McIlroy took the 54-hole lead into Sunday in 2011 before shooting an 80 and finishing 15th. In the last three visits, he has three straight Top-10 finishes.
Jason Day (15-1): With two Top-5 finishes and a 10th last year, Jason Day is obviously a contender at Augusta. The problem currently, however, is his health and personal issues. We have not seen much of him on the circuit this season with illness, injury, and the latest being his Mother having been diagnosed with lung cancer. Some positives have come about in Mom’s most recent treatments and Day says he’s ready to compete.
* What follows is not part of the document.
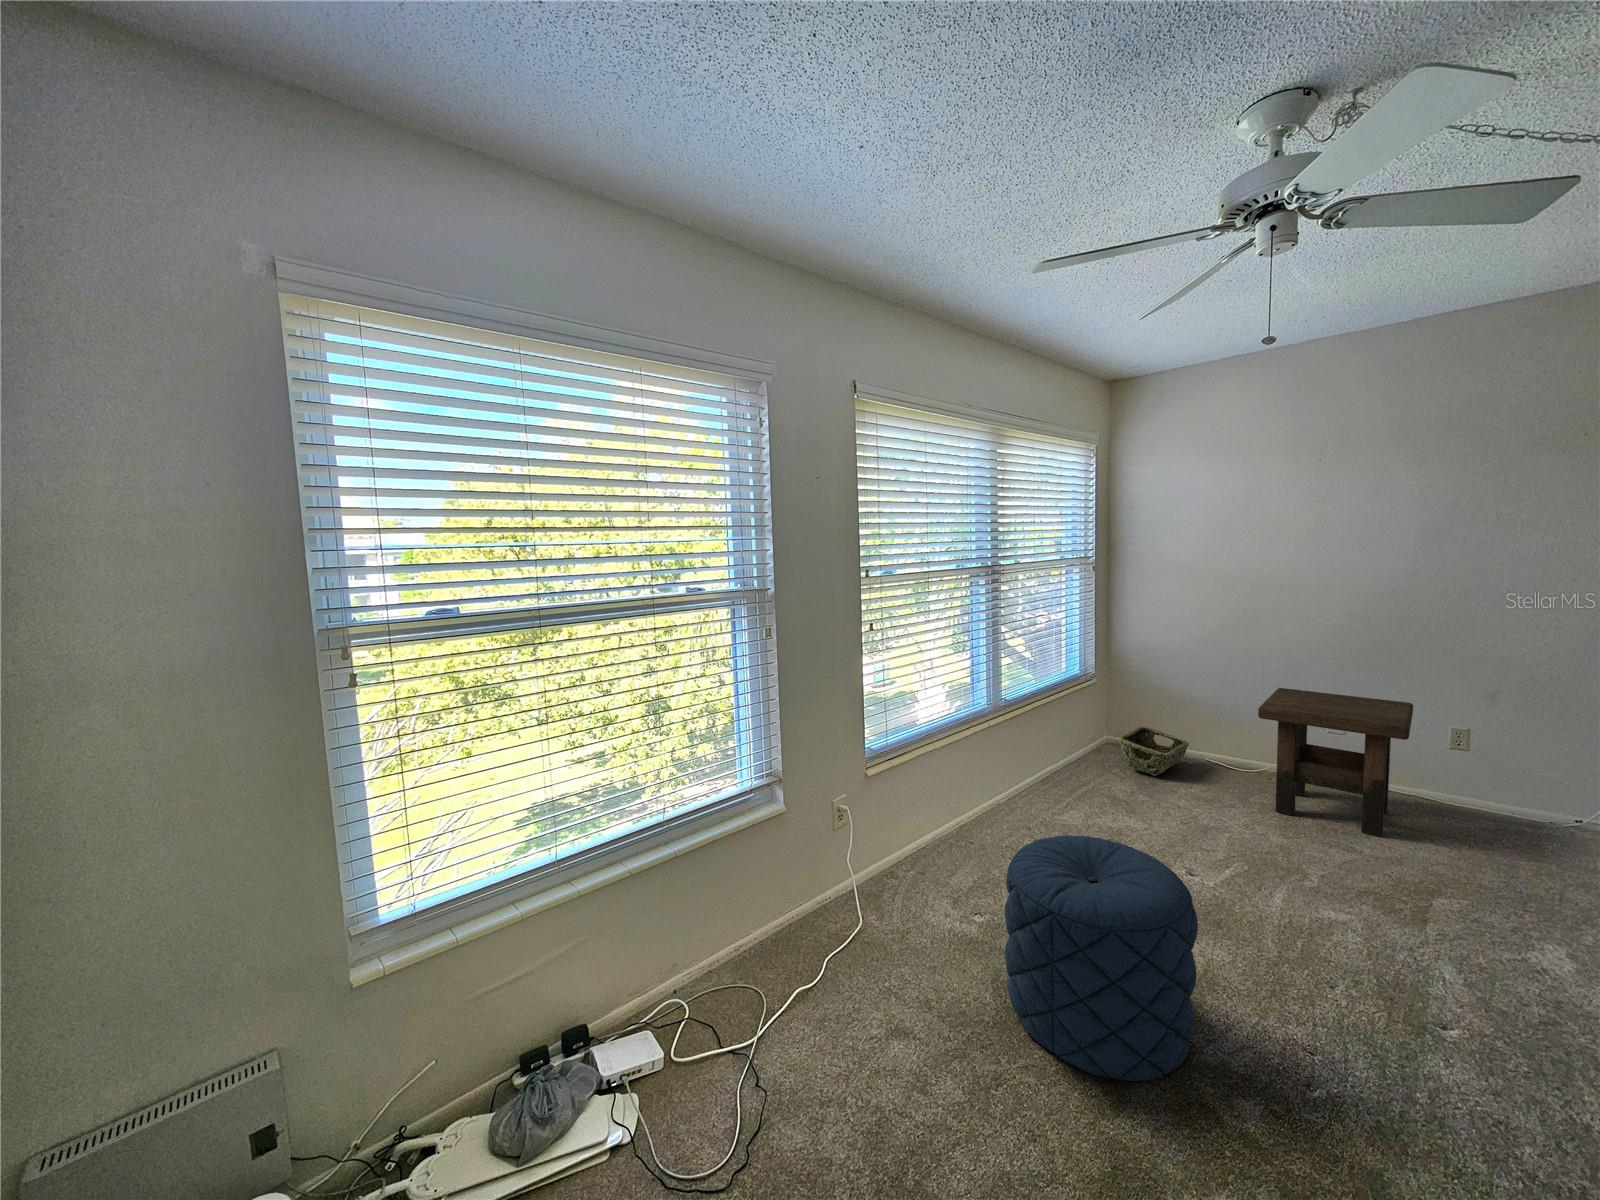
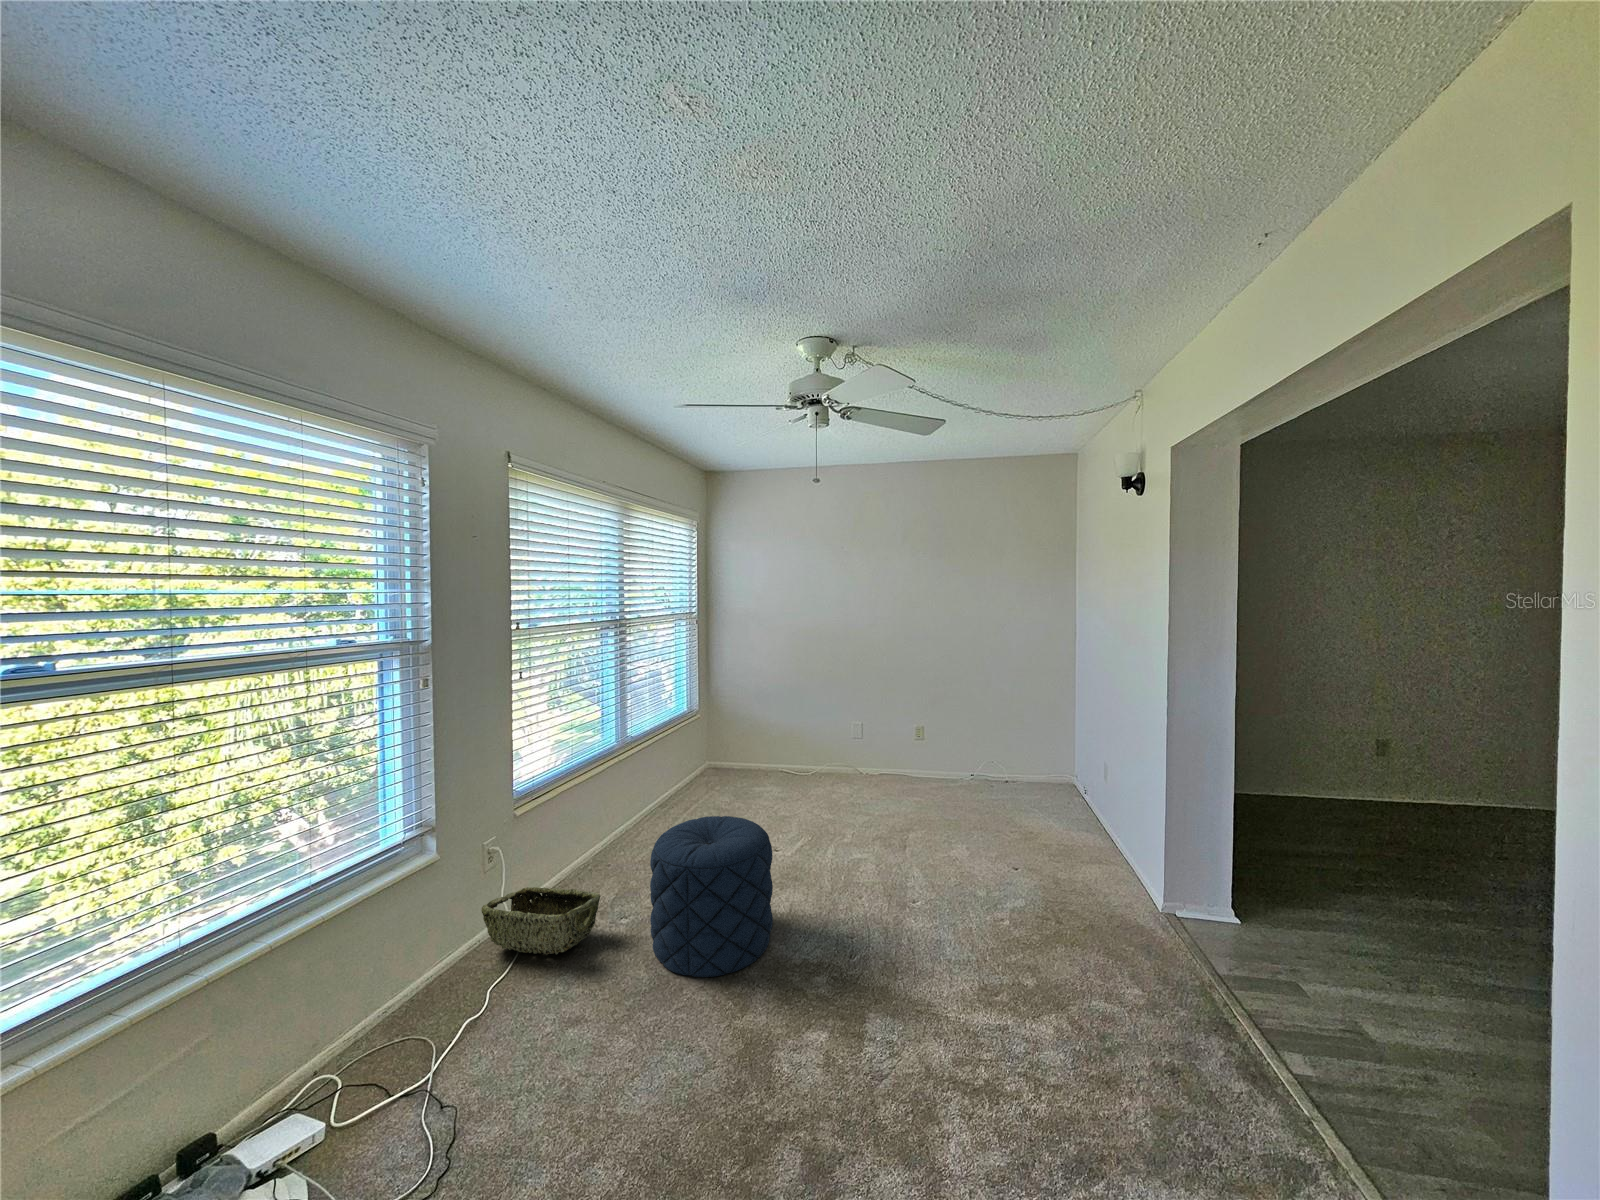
side table: present [1258,688,1413,837] -> none [802,705,878,794]
woven basket: present [1119,727,1189,776] -> present [481,887,600,955]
Phil Mickelson (20-1): Lefty has been playing some excellent golf this season with no missed cuts and recent Top-10 finishes at both The WGC-Mexico and WGC Match Play. He is seeking his 4th green jacket and first win in any event in nearly four years. At 46 years old, he would be the oldest Masters winner since Jack Nicklaus in 1986.
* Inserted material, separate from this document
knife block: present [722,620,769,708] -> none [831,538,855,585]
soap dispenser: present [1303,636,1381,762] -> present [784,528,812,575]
Justin Rose (20-1): This will be the 12th playing of The Masters for the Olympic Gold Medal and U.S. Open winner. He has four Top-10 finishes at Augusta, including a 10th last year and a 2nd to Spieth in 2015. The 13th ranked player in the world has plenty of game to get it done but putting has always been his Achilles Heel, and of course, putting is paramount at The Masters.
The Long Shots
Paul Casey (40-1): The Englishman will be trying to make it two in a row for England with Danny Willett winning last year. Casey finished 4th to Willett in 2016 and was 6th the year before that. Putting can be a concern for Casey as well but he is in great form, coming off of a 9th place finish at The WGC Match Play.
Brandt Snedeker (50-1): Despite a lack of real length off of the tee, Snedeker has always been able to get around Augusta National just fine with his superb putting. In nine appearances, he has three Top-10 finishes, including a 10th last year. Snedeker has three Top-10 finishes on Tour in 2017.
Tyrrell Hatton (50-1): Another Englishman who has been storming up the world rankings in the last eighteen months. Now up to number 15 in the world, Hatton has recorded Top-10 finishes in four of the last five events he’s played. This will be his first Masters, and a rookie has not won here since Fuzzy Zoeller did so 38 years ago.
Louis Oosthuizen (50-1): After losing in a playoff at The Masters in 2012 to Bubba Watson, Oosthuizen has been trending nicely the last three years, finishing 25th, 19th and 15th last year. He had two Top-10 finishes in February.
If Oosthuizen can putt the amazing greens at Augusta this week, it could be an amazing week for the South African.